▶ [Goal a]: Please convert part of the records into a JSON list of strings, one string per line with blank lines left out: begin at the line containing "table_cell Vous devez renseigner le champ Adresse" and stop after the line containing "table_cell 11 [137, 149, 192, 175]".
[start Extracted text]
[DSL/TE] Scalar support for `te.extern` (#6079)

author Haibin Lin <linhaibin.eric@gmail.com>

Tue, 21 Jul 2020 00:49:59 +0000 (17:49 -0700)

committer GitHub <noreply@github.com>

Tue, 21 Jul 2020 00:49:59 +0000 (17:49 -0700)
author Haibin Lin <linhaibin.eric@gmail.com>
Tue, 21 Jul 2020 00:49:59 +0000 (17:49 -0700)
committer GitHub <noreply@github.com>
Tue, 21 Jul 2020 00:49:59 +0000 (17:49 -0700)
diff --git a/python/tvm/te/operation.py b/python/tvm/te/operation.py

index b03c6f6..168265f 100644 (file)
--- a/python/tvm/te/operation.py
+++ b/python/tvm/te/operation.py
@@ -208,7 +208,7 @@ def extern(shape,
             out_buffers=None,
             tag="",
             attrs=None):
-    """Compute several tensor via extern function.
+    """Compute several tensors via an extern function.
[end Extracted text]
[start Provided material]
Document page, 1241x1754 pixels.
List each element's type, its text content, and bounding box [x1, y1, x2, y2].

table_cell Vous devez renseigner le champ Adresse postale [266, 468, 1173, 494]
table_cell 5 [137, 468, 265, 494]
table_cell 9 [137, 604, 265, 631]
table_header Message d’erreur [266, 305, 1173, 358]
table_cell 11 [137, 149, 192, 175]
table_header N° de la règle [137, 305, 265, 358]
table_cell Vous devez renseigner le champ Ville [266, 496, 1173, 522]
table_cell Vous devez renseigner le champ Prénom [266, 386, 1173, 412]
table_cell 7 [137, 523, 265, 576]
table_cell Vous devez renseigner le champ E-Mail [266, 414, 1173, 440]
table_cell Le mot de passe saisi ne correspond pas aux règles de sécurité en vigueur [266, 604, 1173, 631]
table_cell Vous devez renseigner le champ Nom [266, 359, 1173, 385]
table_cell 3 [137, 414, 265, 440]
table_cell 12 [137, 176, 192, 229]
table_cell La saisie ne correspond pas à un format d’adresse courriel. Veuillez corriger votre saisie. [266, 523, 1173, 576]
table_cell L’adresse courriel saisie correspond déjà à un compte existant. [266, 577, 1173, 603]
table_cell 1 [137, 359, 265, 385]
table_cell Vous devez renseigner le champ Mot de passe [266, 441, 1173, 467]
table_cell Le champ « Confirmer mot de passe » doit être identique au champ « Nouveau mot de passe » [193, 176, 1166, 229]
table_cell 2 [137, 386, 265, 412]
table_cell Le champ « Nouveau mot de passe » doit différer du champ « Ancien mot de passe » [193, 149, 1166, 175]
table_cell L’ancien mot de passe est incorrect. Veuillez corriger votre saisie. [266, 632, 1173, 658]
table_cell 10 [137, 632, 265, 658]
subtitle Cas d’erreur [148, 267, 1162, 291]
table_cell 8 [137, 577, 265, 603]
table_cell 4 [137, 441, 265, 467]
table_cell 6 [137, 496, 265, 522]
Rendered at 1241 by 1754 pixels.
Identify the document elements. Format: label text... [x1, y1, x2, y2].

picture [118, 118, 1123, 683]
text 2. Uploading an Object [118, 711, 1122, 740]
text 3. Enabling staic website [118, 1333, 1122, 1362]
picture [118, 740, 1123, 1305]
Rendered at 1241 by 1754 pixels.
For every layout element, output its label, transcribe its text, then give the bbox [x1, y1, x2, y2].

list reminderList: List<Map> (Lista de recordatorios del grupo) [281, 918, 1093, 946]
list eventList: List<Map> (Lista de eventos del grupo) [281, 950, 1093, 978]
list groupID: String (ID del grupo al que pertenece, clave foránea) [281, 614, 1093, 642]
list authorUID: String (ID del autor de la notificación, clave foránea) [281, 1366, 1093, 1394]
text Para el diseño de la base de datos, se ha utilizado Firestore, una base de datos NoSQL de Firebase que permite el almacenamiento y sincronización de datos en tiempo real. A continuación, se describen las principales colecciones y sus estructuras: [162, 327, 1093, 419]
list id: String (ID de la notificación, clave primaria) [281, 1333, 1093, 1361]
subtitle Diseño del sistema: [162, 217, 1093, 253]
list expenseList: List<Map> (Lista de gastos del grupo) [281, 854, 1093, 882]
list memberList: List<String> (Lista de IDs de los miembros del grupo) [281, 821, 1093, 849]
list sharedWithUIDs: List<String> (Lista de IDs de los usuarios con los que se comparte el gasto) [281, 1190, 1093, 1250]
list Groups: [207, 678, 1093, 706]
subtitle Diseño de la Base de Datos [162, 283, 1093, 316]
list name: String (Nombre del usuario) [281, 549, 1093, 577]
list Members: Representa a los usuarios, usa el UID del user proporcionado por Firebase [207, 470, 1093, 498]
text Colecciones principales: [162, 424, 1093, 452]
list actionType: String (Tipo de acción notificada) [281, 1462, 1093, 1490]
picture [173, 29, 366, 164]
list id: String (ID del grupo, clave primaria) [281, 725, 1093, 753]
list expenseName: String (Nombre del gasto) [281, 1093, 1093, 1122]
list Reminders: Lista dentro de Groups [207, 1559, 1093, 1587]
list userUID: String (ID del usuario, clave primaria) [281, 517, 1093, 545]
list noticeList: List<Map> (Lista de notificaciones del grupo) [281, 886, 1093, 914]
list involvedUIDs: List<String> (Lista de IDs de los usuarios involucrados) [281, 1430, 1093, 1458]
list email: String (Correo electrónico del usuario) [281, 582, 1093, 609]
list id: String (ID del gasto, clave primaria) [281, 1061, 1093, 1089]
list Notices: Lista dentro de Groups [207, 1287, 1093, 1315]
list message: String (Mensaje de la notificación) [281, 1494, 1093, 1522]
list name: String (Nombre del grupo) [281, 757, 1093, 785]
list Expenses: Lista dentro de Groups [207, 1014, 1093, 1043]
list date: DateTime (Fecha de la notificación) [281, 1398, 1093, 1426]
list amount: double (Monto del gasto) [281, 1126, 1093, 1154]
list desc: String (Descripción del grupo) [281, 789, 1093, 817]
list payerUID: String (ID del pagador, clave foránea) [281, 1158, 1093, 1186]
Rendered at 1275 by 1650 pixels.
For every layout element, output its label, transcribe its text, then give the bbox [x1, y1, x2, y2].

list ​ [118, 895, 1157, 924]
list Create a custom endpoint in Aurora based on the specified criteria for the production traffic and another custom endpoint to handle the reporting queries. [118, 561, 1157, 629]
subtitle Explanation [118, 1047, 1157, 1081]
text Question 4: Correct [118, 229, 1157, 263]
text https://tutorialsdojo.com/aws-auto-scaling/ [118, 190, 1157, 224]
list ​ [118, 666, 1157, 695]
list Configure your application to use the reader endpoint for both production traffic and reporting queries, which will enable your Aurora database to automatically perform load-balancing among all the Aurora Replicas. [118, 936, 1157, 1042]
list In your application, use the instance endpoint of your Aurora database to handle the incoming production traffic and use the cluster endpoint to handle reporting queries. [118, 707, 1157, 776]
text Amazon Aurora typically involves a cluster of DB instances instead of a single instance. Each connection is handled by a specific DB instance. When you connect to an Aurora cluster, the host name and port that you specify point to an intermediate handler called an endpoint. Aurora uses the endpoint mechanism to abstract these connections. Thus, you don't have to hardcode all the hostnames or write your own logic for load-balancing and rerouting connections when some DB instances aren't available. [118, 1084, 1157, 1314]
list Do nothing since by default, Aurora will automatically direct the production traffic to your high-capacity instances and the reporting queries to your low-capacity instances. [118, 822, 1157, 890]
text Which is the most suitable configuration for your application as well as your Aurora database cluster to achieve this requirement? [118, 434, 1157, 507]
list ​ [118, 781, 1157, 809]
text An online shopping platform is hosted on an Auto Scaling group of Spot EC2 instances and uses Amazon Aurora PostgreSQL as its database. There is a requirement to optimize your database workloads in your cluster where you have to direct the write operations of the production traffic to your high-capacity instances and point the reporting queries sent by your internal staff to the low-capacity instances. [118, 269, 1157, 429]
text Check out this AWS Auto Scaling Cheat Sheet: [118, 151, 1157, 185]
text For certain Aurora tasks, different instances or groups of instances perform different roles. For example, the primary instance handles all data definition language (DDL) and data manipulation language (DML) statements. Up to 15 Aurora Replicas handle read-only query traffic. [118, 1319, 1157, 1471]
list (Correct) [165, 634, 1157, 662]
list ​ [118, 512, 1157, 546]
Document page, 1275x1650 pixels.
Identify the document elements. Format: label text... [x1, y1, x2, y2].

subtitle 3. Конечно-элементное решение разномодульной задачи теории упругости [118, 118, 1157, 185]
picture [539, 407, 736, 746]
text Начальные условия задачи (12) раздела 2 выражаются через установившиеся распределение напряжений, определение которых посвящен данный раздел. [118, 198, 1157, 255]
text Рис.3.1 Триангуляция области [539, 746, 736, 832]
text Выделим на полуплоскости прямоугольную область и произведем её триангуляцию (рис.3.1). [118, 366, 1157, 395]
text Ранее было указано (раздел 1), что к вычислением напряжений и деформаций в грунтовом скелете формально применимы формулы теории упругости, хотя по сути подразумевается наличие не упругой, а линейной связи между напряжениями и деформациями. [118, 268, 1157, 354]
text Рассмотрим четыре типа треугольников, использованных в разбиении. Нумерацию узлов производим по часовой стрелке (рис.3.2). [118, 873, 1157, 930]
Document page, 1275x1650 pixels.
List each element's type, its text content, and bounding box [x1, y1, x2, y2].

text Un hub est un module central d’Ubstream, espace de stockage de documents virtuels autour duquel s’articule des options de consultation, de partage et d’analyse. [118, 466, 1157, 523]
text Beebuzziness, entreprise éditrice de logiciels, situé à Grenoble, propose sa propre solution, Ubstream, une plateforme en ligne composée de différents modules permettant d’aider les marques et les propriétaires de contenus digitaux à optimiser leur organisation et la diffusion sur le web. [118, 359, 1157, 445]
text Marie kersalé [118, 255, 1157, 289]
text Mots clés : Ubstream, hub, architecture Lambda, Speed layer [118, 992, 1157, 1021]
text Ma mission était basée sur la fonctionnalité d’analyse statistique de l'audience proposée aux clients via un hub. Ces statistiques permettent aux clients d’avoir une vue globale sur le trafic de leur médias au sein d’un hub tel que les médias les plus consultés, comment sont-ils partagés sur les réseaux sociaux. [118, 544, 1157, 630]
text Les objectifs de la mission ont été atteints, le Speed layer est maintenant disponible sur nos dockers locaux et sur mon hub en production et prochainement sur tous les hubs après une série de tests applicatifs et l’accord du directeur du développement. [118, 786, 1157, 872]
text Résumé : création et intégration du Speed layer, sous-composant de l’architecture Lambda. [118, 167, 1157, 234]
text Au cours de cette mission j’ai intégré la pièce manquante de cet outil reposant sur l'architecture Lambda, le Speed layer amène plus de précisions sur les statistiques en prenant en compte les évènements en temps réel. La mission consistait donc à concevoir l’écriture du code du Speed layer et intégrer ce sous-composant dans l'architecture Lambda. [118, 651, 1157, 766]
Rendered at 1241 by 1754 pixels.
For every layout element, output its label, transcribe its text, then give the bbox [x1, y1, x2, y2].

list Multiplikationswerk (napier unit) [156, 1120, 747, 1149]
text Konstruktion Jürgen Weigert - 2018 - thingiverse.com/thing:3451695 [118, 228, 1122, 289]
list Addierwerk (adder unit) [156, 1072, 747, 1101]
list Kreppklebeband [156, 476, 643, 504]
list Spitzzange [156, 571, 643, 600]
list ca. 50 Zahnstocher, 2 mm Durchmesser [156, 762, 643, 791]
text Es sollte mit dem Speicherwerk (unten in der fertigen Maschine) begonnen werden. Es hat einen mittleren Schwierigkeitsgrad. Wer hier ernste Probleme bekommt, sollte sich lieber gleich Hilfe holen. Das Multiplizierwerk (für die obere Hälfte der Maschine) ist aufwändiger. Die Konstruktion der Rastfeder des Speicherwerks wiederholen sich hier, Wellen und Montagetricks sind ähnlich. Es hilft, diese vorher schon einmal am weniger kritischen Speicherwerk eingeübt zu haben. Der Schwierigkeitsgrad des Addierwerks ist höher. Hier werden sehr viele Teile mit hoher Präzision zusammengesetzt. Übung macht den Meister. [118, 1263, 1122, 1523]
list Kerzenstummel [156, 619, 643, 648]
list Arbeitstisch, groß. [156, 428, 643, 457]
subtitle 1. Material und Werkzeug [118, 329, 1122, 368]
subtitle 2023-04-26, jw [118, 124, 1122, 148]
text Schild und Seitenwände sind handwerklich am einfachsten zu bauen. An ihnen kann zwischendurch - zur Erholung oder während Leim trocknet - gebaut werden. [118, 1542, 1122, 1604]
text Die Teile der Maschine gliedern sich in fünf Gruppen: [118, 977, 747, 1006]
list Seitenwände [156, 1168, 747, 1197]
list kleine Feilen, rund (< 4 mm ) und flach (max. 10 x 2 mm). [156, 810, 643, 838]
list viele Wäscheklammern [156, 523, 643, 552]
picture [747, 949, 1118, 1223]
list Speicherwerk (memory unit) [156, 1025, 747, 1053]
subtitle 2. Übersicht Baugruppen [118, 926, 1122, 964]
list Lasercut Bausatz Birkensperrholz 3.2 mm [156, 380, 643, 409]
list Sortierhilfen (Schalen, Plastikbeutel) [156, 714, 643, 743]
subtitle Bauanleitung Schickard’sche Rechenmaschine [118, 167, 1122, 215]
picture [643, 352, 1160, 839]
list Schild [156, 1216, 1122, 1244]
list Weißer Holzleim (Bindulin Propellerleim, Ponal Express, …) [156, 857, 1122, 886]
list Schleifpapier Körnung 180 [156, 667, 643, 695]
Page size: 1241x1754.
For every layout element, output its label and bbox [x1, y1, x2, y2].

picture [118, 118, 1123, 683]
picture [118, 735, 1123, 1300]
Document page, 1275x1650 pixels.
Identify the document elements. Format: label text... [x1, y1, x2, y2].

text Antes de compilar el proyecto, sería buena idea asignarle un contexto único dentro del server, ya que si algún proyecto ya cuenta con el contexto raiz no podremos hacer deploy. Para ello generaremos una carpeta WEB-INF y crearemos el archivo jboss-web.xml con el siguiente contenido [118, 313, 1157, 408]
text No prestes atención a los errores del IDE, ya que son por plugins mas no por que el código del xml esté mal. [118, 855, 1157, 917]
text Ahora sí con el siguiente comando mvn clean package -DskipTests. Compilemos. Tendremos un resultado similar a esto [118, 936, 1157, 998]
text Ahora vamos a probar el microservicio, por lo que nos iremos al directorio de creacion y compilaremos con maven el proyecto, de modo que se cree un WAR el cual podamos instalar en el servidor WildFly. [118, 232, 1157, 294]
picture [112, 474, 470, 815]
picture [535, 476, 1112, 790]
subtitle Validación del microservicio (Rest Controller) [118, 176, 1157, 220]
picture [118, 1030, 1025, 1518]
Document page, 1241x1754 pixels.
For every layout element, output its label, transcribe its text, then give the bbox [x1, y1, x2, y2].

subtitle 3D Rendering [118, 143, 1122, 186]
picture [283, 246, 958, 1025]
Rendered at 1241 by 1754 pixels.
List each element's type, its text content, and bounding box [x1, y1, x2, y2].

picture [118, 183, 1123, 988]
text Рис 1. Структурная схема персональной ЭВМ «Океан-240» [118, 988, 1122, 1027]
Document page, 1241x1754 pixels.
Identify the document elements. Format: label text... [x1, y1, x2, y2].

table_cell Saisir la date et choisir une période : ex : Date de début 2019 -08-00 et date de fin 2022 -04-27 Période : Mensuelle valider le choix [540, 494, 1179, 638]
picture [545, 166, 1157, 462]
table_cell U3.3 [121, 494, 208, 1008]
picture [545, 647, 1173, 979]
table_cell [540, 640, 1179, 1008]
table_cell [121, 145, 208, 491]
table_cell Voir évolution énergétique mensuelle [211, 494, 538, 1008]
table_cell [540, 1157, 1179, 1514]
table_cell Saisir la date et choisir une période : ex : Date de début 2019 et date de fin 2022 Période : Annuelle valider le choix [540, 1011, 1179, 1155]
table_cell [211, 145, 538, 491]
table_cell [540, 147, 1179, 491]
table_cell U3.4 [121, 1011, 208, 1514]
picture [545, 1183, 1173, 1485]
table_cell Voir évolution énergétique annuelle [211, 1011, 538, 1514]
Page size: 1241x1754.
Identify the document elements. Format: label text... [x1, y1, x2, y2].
[end Provided material]
▶ [Goal b]: Which file does the diff in the commit page modify?

▶ [Answer a]:
[
  "table_cell Vous devez renseigner le champ Adresse postale [266, 468, 1173, 494]",
  "table_cell 5 [137, 468, 265, 494]",
  "table_cell 9 [137, 604, 265, 631]",
  "table_header Message d’erreur [266, 305, 1173, 358]",
  "table_cell 11 [137, 149, 192, 175]"
]

▶ [Answer b]: python/tvm/te/operation.py